We could say that such recognition serves as a litmus test for the other side's sincerity. The past hundred years have taught us that the conflict between us and the nations of the region is not over territory or "the occupation." It is over the very fact of our living here as a sovereign nation rather than as dhimmis -- protected but subordinate and heavily taxed -- under Islam, as we did for 1,400 years. Hence the Arab denial of the Jews' connection to their land and, of course, the effort to wipe out all traces of Jewish existence on the Temple Mount. Hence, also, our own demand that all incitement against us cease -- in other words, that recognition of the Jews' national rights here become part of internal Palestinian discourse. We cannot play around with this issue. If we do, we will once more be in a hopeless situation, without peace and in a war of ever-increasing intensity.
Yitzhak Rabin and Rabbi Ovadia Yosef
The anniversary of the assassination of Prime Minister Yitzhak Rabin coincided this week with the end of the shiva, the week-long mourning period, for Rabbi Ovadia Yosef. Here is a sensational story about Yosef from a book written by journalist Shaul Meislish, published more than a decade ago. When I spoke with Meislish this week, he recounted the story.
The daring operation to rescue the hostages at Entebbe in July 1976 held many dangers. Then-Prime Minister Yitzhak Rabin was not nervous. There was terrible fear of a national disaster -- that the airplanes might be shot down with the rescuers and the hostages aboard. Rabin decided to consult with Rabbi Ovadia Yosef, who was then the chief Sephardi rabbi.
It turns out that the two shared a secret channel of communication. The rabbi asked to "sleep on it for a night," and the following day sent a message to Rabin indicating that the operation would "end peacefully."
Once the operation was successfully completed, Rabin called Yosef to thank him for the peace of mind the latter had given him.
What is the connection between Rabin and Yosef? I asked. "It was a terrible decision and Rabin was looking for someone to lean on -- psychologically, spiritually, something of that sort," Meislish replied. When I thought about the deeper meaning of the story and its unavoidable symbolism, I felt encouraged. There is hope.
This week I was invited to a debate at the impressive Seligsberg High School in Jerusalem.
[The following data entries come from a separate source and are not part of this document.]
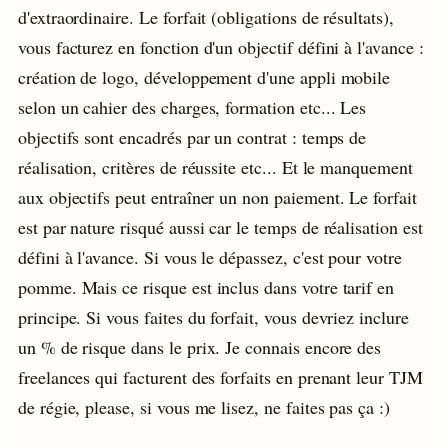
d'extraordinaire. Le forfait (obligations de résultats),
vous facturez en fonction d'un objectif défini à l'avance :
création de logo, développement d'une appli mobile
selon un cahier des charges, formation etc... Les
objectifs sont encadrés par un contrat : temps de
réalisation, critères de réussite etc... Et le manquement
aux objectifs peut entraîner un non paiement. Le forfait
est par nature risqué aussi car le temps de réalisation est
défini à l'avance. Si vous le dépassez, c'est pour votre
pomme. Mais ce risque est inclus dans votre tarif en
principe. Si vous faites du forfait, vous devriez inclure
un % de risque dans le prix. Je connais encore des
freelances qui facturent des forfaits en prenant leur TJM
de régie, please, si vous me lisez, ne faites pas ça :)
It was the anniversary of the Rabin assassination, and the 12-graders heard two positions about the conflict and how long it might last. The representative of the Left was the talented Avner Inbar, the executive director of the Molad research institute. The argument that he kept repeating during the debate was that while he had proposed a solution to the conflict, I had not.
In his book, Moshe (Bogie) Ya'alon referred to this kind of thinking as "the disease of solutionism," a sort of delusion that if we repeated the word "solution" without ceasing, we would come to believe it -- even though history has shown us that every time we put the Left's amazing ideas into practice, the situation inevitably worsens.
We are facing an abyss, and the solutionists want us to fall into it for the thousandth time, only to find yet again that there is no solution. The idea that every problem exists for a defined reason and can therefore be solved is a Western idea that has existed for many years. If the reason for the conflict had been territorial, we would have solved it. But we live in an ancient region that acts and thinks differently: Not every problem has a solution; the ancient myths are present in the contemporary discourse, and religion plays a major role as well.
So what is the solution? It is just like the one implemented in the second return to Zion: building and developing with one hand while holding a sword in the other. We've done fairly well with it so far. Think of where we were a hundred years ago and where we are now. Patience is required. Our hope is not yet lost.